*Work order:* Find "Porpita prey on s" and "an a human hand." in the records below. Copy the lines holding them and every line between, exactly, and no others.

*Data extracts:*
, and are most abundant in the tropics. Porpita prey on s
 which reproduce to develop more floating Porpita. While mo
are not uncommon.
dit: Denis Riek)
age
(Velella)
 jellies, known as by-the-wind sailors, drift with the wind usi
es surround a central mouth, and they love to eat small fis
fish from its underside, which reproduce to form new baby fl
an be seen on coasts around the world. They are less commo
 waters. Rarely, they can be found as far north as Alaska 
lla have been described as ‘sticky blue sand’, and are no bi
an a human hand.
--
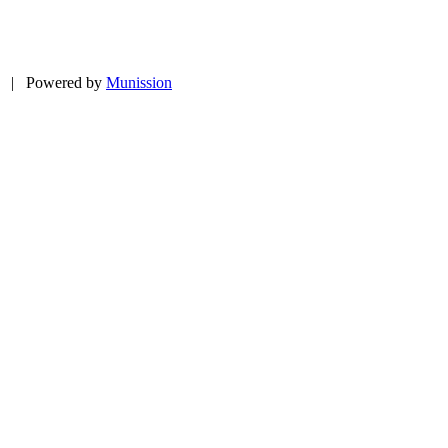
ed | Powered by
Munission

*The completed task:*
, and are most abundant in the tropics. Porpita prey on s
 which reproduce to develop more floating Porpita. While mo
are not uncommon.
dit: Denis Riek)
age
(Velella)
 jellies, known as by-the-wind sailors, drift with the wind usi
es surround a central mouth, and they love to eat small fis
fish from its underside, which reproduce to form new baby fl
an be seen on coasts around the world. They are less commo
 waters. Rarely, they can be found as far north as Alaska 
lla have been described as ‘sticky blue sand’, and are no bi
an a human hand.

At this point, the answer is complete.